Electronics engineering source data:
┌────────
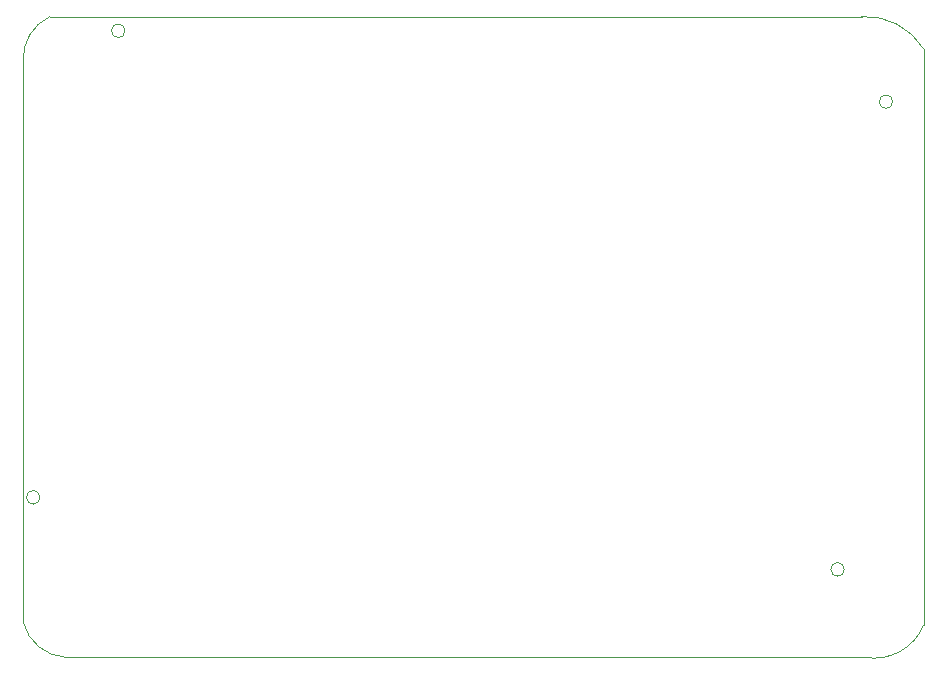
<source format=gbr>
%TF.GenerationSoftware,KiCad,Pcbnew,(5.99.0-3851-g809f4c2ffb)*%
%TF.CreationDate,2020-11-30T00:42:52+00:00*%
%TF.ProjectId,CM4,434d342e-6b69-4636-9164-5f7063625858,rev?*%
%TF.SameCoordinates,Original*%
%TF.FileFunction,Profile,NP*%
%FSLAX46Y46*%
G04 Gerber Fmt 4.6, Leading zero omitted, Abs format (unit mm)*
G04 Created by KiCad (PCBNEW (5.99.0-3851-g809f4c2ffb)) date 2020-11-30 00:42:52*
%MOMM*%
%LPD*%
G01*
G04 APERTURE LIST*
%TA.AperFunction,Profile*%
%ADD10C,0.100000*%
%TD*%
G04 APERTURE END LIST*
D10*
X76176000Y-122700000D02*
G75*
G03*
X76176000Y-122700000I-576000J0D01*
G01*
X144276000Y-128800000D02*
G75*
G03*
X144276000Y-128800000I-576000J0D01*
G01*
X148376000Y-89200000D02*
G75*
G03*
X148376000Y-89200000I-576000J0D01*
G01*
X83376000Y-83200000D02*
G75*
G03*
X83376000Y-83200000I-576000J0D01*
G01*
X77000000Y-82000000D02*
X145750000Y-82000000D01*
X78381316Y-136249999D02*
G75*
G02*
X74750000Y-133250000I208957J3950673D01*
G01*
X74750000Y-133250000D02*
X74750000Y-85750000D01*
X151000000Y-133500000D02*
G75*
G02*
X146000001Y-136249999I-4209035J1732338D01*
G01*
X151000000Y-84750000D02*
X151000000Y-133500000D01*
X146000000Y-136250000D02*
X78381316Y-136249999D01*
X77000000Y-82000000D02*
G75*
G03*
X74750000Y-85750000I1708333J-3575000D01*
G01*
X151000000Y-84750000D02*
G75*
G03*
X145750000Y-82000000I-4923442J-3012934D01*
G01*
M02*

</source>
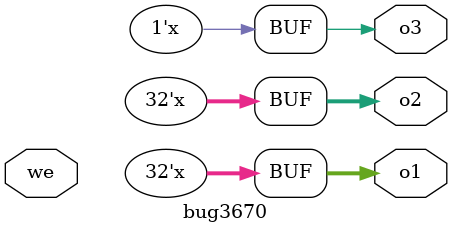
<source format=v>
/* Generated by Yosys 0.55+46 (git sha1 aa1daa702, g++ 11.4.0-1ubuntu1~22.04 -fPIC -O3) */

(* top =  1  *)
(* src = "dut.sv:1.1-13.10" *)
module bug3670(we, o1, o2, o3);
  (* src = "dut.sv:1.40-1.42" *)
  output [31:0] o1;
  wire [31:0] o1;
  (* src = "dut.sv:1.44-1.46" *)
  output [31:0] o2;
  wire [31:0] o2;
  (* src = "dut.sv:1.55-1.57" *)
  output o3;
  wire o3;
  (* src = "dut.sv:1.22-1.24" *)
  input we;
  wire we;
  assign o1 = 32'hxxxxxxxx;
  assign o2 = 32'hxxxxxxxx;
  assign o3 = 1'hx;
endmodule

</source>
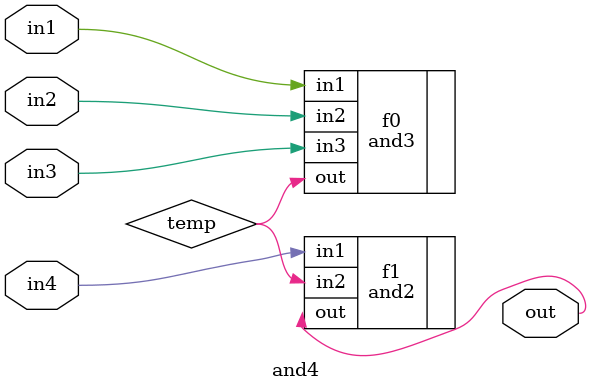
<source format=v>
module and4(out, in1, in2, in3, in4);

	output out;
	input in1, in2, in3, in4;

	wire temp;

	and3 f0(.out(temp), .in1(in1), .in2(in2), .in3(in3));
	and2 f1(.out(out), .in1(in4), .in2(temp));

endmodule
</source>
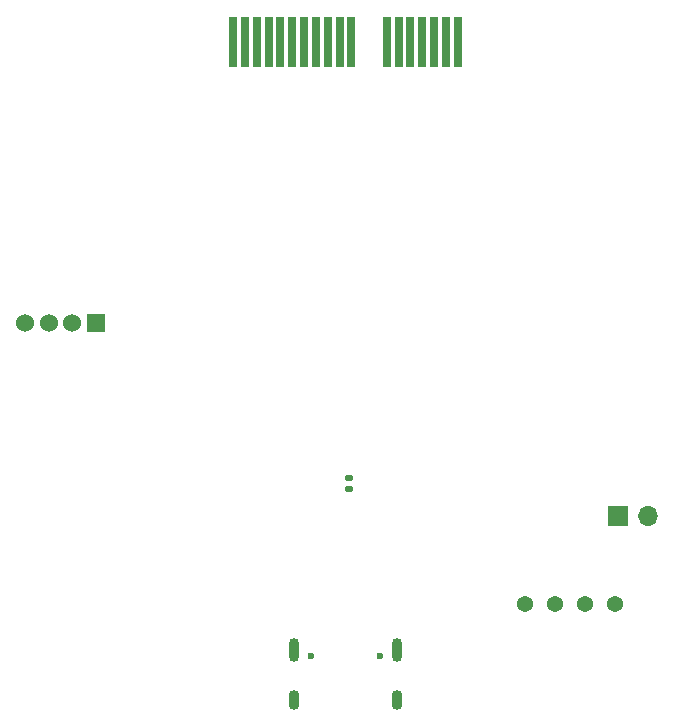
<source format=gbr>
%TF.GenerationSoftware,KiCad,Pcbnew,9.0.0*%
%TF.CreationDate,2025-07-19T13:55:26-04:00*%
%TF.ProjectId,status,73746174-7573-42e6-9b69-6361645f7063,rev?*%
%TF.SameCoordinates,Original*%
%TF.FileFunction,Soldermask,Bot*%
%TF.FilePolarity,Negative*%
%FSLAX46Y46*%
G04 Gerber Fmt 4.6, Leading zero omitted, Abs format (unit mm)*
G04 Created by KiCad (PCBNEW 9.0.0) date 2025-07-19 13:55:26*
%MOMM*%
%LPD*%
G01*
G04 APERTURE LIST*
G04 Aperture macros list*
%AMRoundRect*
0 Rectangle with rounded corners*
0 $1 Rounding radius*
0 $2 $3 $4 $5 $6 $7 $8 $9 X,Y pos of 4 corners*
0 Add a 4 corners polygon primitive as box body*
4,1,4,$2,$3,$4,$5,$6,$7,$8,$9,$2,$3,0*
0 Add four circle primitives for the rounded corners*
1,1,$1+$1,$2,$3*
1,1,$1+$1,$4,$5*
1,1,$1+$1,$6,$7*
1,1,$1+$1,$8,$9*
0 Add four rect primitives between the rounded corners*
20,1,$1+$1,$2,$3,$4,$5,0*
20,1,$1+$1,$4,$5,$6,$7,0*
20,1,$1+$1,$6,$7,$8,$9,0*
20,1,$1+$1,$8,$9,$2,$3,0*%
G04 Aperture macros list end*
%ADD10O,0.900000X1.700000*%
%ADD11O,0.900000X2.000000*%
%ADD12C,0.600000*%
%ADD13C,1.371600*%
%ADD14R,1.524000X1.524000*%
%ADD15C,1.524000*%
%ADD16R,1.700000X1.700000*%
%ADD17O,1.700000X1.700000*%
%ADD18R,0.700000X4.300000*%
%ADD19RoundRect,0.140000X-0.170000X0.140000X-0.170000X-0.140000X0.170000X-0.140000X0.170000X0.140000X0*%
G04 APERTURE END LIST*
D10*
%TO.C,J6*%
X150740000Y-119780000D03*
D11*
X150740000Y-115610000D03*
D10*
X142100000Y-119780000D03*
D11*
X142100000Y-115610000D03*
D12*
X149310000Y-116090000D03*
X143530000Y-116090000D03*
%TD*%
D13*
%TO.C,J2*%
X161590000Y-111710500D03*
X164130000Y-111710500D03*
X166670000Y-111710500D03*
X169210000Y-111710500D03*
%TD*%
D14*
%TO.C,J3*%
X125290000Y-87870000D03*
D15*
X123290000Y-87870000D03*
X121290000Y-87870000D03*
X119290000Y-87870000D03*
%TD*%
D16*
%TO.C,J7*%
X169490000Y-104225000D03*
D17*
X172030000Y-104225000D03*
%TD*%
D18*
%TO.C,J1*%
X136913000Y-64138595D03*
X137913000Y-64138595D03*
X138913000Y-64138595D03*
X139913000Y-64138595D03*
X140913000Y-64138595D03*
X141913000Y-64138595D03*
X142913000Y-64138595D03*
X143913000Y-64138595D03*
X144913000Y-64138595D03*
X145913000Y-64138595D03*
X146913000Y-64138595D03*
X149913000Y-64138595D03*
X150913000Y-64138595D03*
X151913000Y-64138595D03*
X152913000Y-64138595D03*
X153913000Y-64138595D03*
X154913000Y-64138595D03*
X155913000Y-64138595D03*
%TD*%
D19*
%TO.C,C11*%
X146750000Y-101020000D03*
X146750000Y-101980000D03*
%TD*%
M02*

</source>
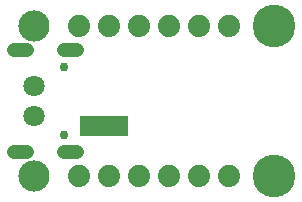
<source format=gbr>
G04 EAGLE Gerber RS-274X export*
G75*
%MOMM*%
%FSLAX34Y34*%
%LPD*%
%INSoldermask Bottom*%
%IPPOS*%
%AMOC8*
5,1,8,0,0,1.08239X$1,22.5*%
G01*
%ADD10C,2.641600*%
%ADD11C,3.617600*%
%ADD12C,1.801600*%
%ADD13C,1.209600*%
%ADD14C,0.751600*%
%ADD15R,4.165600X1.778000*%
%ADD16C,1.879600*%


D10*
X25400Y152400D03*
X25400Y25400D03*
D11*
X228600Y25400D03*
X228600Y152400D03*
D12*
X25400Y76200D03*
X25400Y101600D03*
D13*
X20110Y132100D02*
X9030Y132100D01*
X9030Y45700D02*
X20110Y45700D01*
X50830Y45700D02*
X61910Y45700D01*
X61910Y132100D02*
X50830Y132100D01*
D14*
X51370Y60000D03*
X51370Y117800D03*
D15*
X85090Y67310D03*
D16*
X63500Y152400D03*
X88900Y152400D03*
X114300Y152400D03*
X139700Y152400D03*
X165100Y152400D03*
X190500Y152400D03*
X63500Y25400D03*
X88900Y25400D03*
X114300Y25400D03*
X139700Y25400D03*
X165100Y25400D03*
X190500Y25400D03*
M02*

</source>
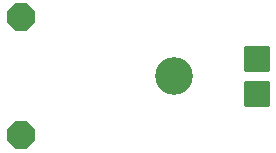
<source format=gbr>
%TF.GenerationSoftware,KiCad,Pcbnew,7.0.5*%
%TF.CreationDate,2024-02-24T17:46:26+01:00*%
%TF.ProjectId,ULHolder,554c486f-6c64-4657-922e-6b696361645f,rev?*%
%TF.SameCoordinates,Original*%
%TF.FileFunction,Soldermask,Top*%
%TF.FilePolarity,Negative*%
%FSLAX46Y46*%
G04 Gerber Fmt 4.6, Leading zero omitted, Abs format (unit mm)*
G04 Created by KiCad (PCBNEW 7.0.5) date 2024-02-24 17:46:26*
%MOMM*%
%LPD*%
G01*
G04 APERTURE LIST*
G04 Aperture macros list*
%AMRoundRect*
0 Rectangle with rounded corners*
0 $1 Rounding radius*
0 $2 $3 $4 $5 $6 $7 $8 $9 X,Y pos of 4 corners*
0 Add a 4 corners polygon primitive as box body*
4,1,4,$2,$3,$4,$5,$6,$7,$8,$9,$2,$3,0*
0 Add four circle primitives for the rounded corners*
1,1,$1+$1,$2,$3*
1,1,$1+$1,$4,$5*
1,1,$1+$1,$6,$7*
1,1,$1+$1,$8,$9*
0 Add four rect primitives between the rounded corners*
20,1,$1+$1,$2,$3,$4,$5,0*
20,1,$1+$1,$4,$5,$6,$7,0*
20,1,$1+$1,$6,$7,$8,$9,0*
20,1,$1+$1,$8,$9,$2,$3,0*%
%AMFreePoly0*
4,1,25,0.506863,1.161696,0.518986,1.151342,1.151342,0.518986,1.179849,0.463038,1.181100,0.447144,1.181100,-0.447144,1.161696,-0.506863,1.151342,-0.518986,0.518986,-1.151342,0.463038,-1.179849,0.447144,-1.181100,-0.447144,-1.181100,-0.506863,-1.161696,-0.518986,-1.151342,-1.151342,-0.518986,-1.179849,-0.463038,-1.181100,-0.447144,-1.181100,0.447144,-1.161696,0.506863,-1.151342,0.518986,
-0.518986,1.151342,-0.463038,1.179849,-0.447144,1.181100,0.447144,1.181100,0.506863,1.161696,0.506863,1.161696,$1*%
G04 Aperture macros list end*
%ADD10RoundRect,0.101600X-1.000000X-1.000000X1.000000X-1.000000X1.000000X1.000000X-1.000000X1.000000X0*%
%ADD11C,3.200000*%
%ADD12FreePoly0,0.000000*%
G04 APERTURE END LIST*
D10*
%TO.C,TP1*%
X161022604Y-106503600D03*
%TD*%
%TO.C,TP2*%
X161022604Y-103503600D03*
%TD*%
D11*
%TO.C,H1*%
X154022604Y-105003600D03*
%TD*%
D12*
%TO.C,LSP2*%
X141022604Y-110003600D03*
%TD*%
%TO.C,LSP1*%
X141022604Y-100003600D03*
%TD*%
M02*

</source>
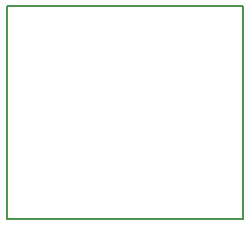
<source format=gbr>
G04 #@! TF.GenerationSoftware,KiCad,Pcbnew,(5.0.2)-1*
G04 #@! TF.CreationDate,2019-05-05T23:42:24+01:00*
G04 #@! TF.ProjectId,power-bank-upgrade,706f7765-722d-4626-916e-6b2d75706772,rev?*
G04 #@! TF.SameCoordinates,Original*
G04 #@! TF.FileFunction,Profile,NP*
%FSLAX46Y46*%
G04 Gerber Fmt 4.6, Leading zero omitted, Abs format (unit mm)*
G04 Created by KiCad (PCBNEW (5.0.2)-1) date 05/05/2019 23:42:24*
%MOMM*%
%LPD*%
G01*
G04 APERTURE LIST*
%ADD10C,0.150000*%
G04 APERTURE END LIST*
D10*
X20000000Y-172000000D02*
X20000000Y-190000000D01*
X40000000Y-172000000D02*
X20000000Y-172000000D01*
X40000000Y-190000000D02*
X40000000Y-172000000D01*
X20000000Y-190000000D02*
X40000000Y-190000000D01*
M02*

</source>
└────────
Work order:
Find "X149310000Y-116090000D03*" in the entries above and copy that whole line exactly, then each line after it through the line that contains "X146913000Y-64138595D03*".

Solution to this problem:
X149310000Y-116090000D03*
X143530000Y-116090000D03*
%TD*%
D13*
%TO.C,J2*%
X161590000Y-111710500D03*
X164130000Y-111710500D03*
X166670000Y-111710500D03*
X169210000Y-111710500D03*
%TD*%
D14*
%TO.C,J3*%
X125290000Y-87870000D03*
D15*
X123290000Y-87870000D03*
X121290000Y-87870000D03*
X119290000Y-87870000D03*
%TD*%
D16*
%TO.C,J7*%
X169490000Y-104225000D03*
D17*
X172030000Y-104225000D03*
%TD*%
D18*
%TO.C,J1*%
X136913000Y-64138595D03*
X137913000Y-64138595D03*
X138913000Y-64138595D03*
X139913000Y-64138595D03*
X140913000Y-64138595D03*
X141913000Y-64138595D03*
X142913000Y-64138595D03*
X143913000Y-64138595D03*
X144913000Y-64138595D03*
X145913000Y-64138595D03*
X146913000Y-64138595D03*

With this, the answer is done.